**DESCRIPTION OF THE TASK**.
Using the forum thread on TensorFlow outer products below, mark each statement yes or no and quote the words of the thread that decide it: (a) tf.einsum() computes the outer product of two tensors; (b) @Meow Cat 2012 pointed out the solution using tf.linalg.matmul; (c) tf.tensordot gives an outer product when axes=1 is passed.

**TEXT EXCERPT**.
I have a tensor whose shape is None,10 . I want to get a outer product result whose shape is None,100 or None,10,10 . Here is my code :
# output'shape is None,10
output = tf.keras.layers.Concatenate()(encoded_feature_list)
# wrong
cross_output = tf.keras.layers.Lambda(lambda x:tf.linalg.matmul(x,x,transpose_a=True))(output)
cross_output = tf.keras.layers.Flatten()(cross_output)
The answer I provided does have the answer, but not the immediate one!
Given the example you gave in your comment to @Meow Cat 2012:
import tensorflow as tf
import numpy as np
a = np.array([[1,2,3.0],[4,5,6.0]]
res = tf.einsum('ki,kj->kij',a,a)
print(res.shape) # TensorShape([2, 3, 3])
tf.einsum() function will compute the outer product of two tensors.
Another solution using tf.linalg.matmul is (@DachuanZhao pointed it out):
import tensorflow as tf
import numpy as np
a = np.array([[1,2,3.0],[4,5,6.0]]
res = tf.linalg.matmul(tf.expand_dims(a, axis=-1),tf.expand_dims(a, axis=1))
print(res.shape) # (2, 3, 3)
Already answered: https://stackoverflow.com/a/51323886/9399618
According to the documentation:
Additionally outer product is supported by passing axes=0
Tested as follow:
a = np.array([1,2,3,4,5,6,7,8,9,10.0])
tf.tensordot(a, a, axes=0)
# Got <tf.Tensor: shape=(10, 10), dtype=float64, numpy=xxx>

**DATASET EXTRACT**.
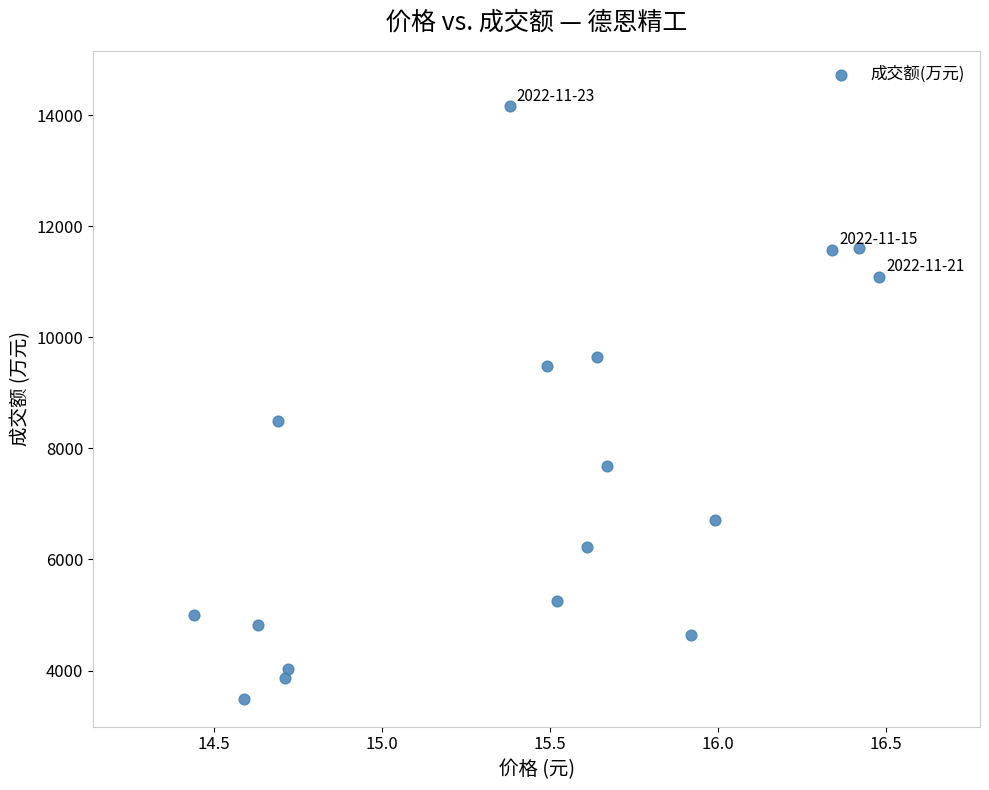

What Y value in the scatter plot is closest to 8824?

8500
...
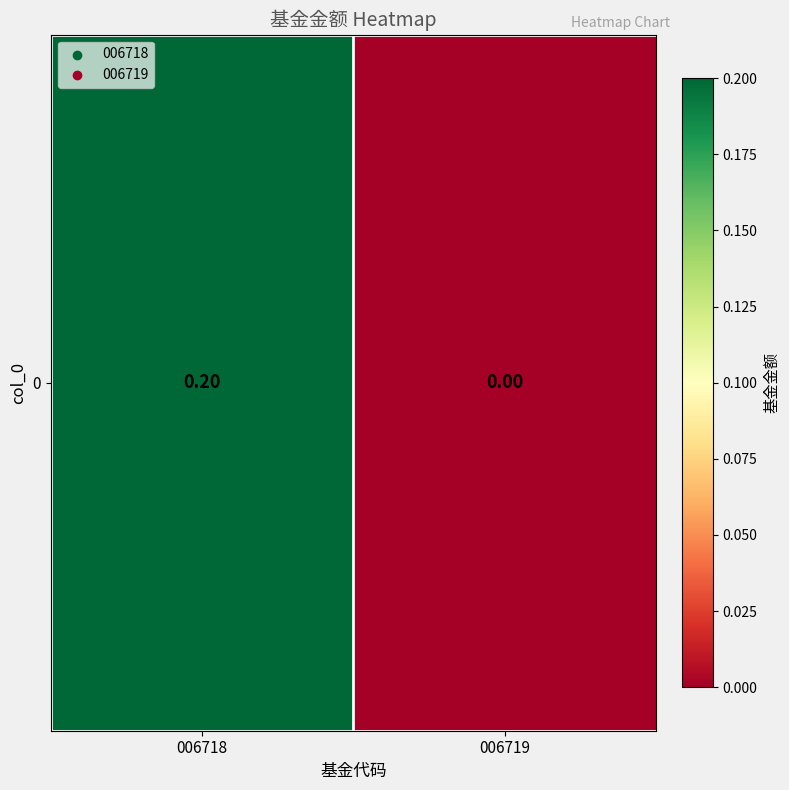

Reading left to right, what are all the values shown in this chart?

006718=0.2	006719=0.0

**SOLVED EXERCISE**.
(a) Yes: "tf.einsum() function will compute the outer product of two tensors."
(b) No: "Another solution using tf.linalg.matmul is (@DachuanZhao pointed it out):"
(c) No: "Additionally outer product is supported by passing axes=0"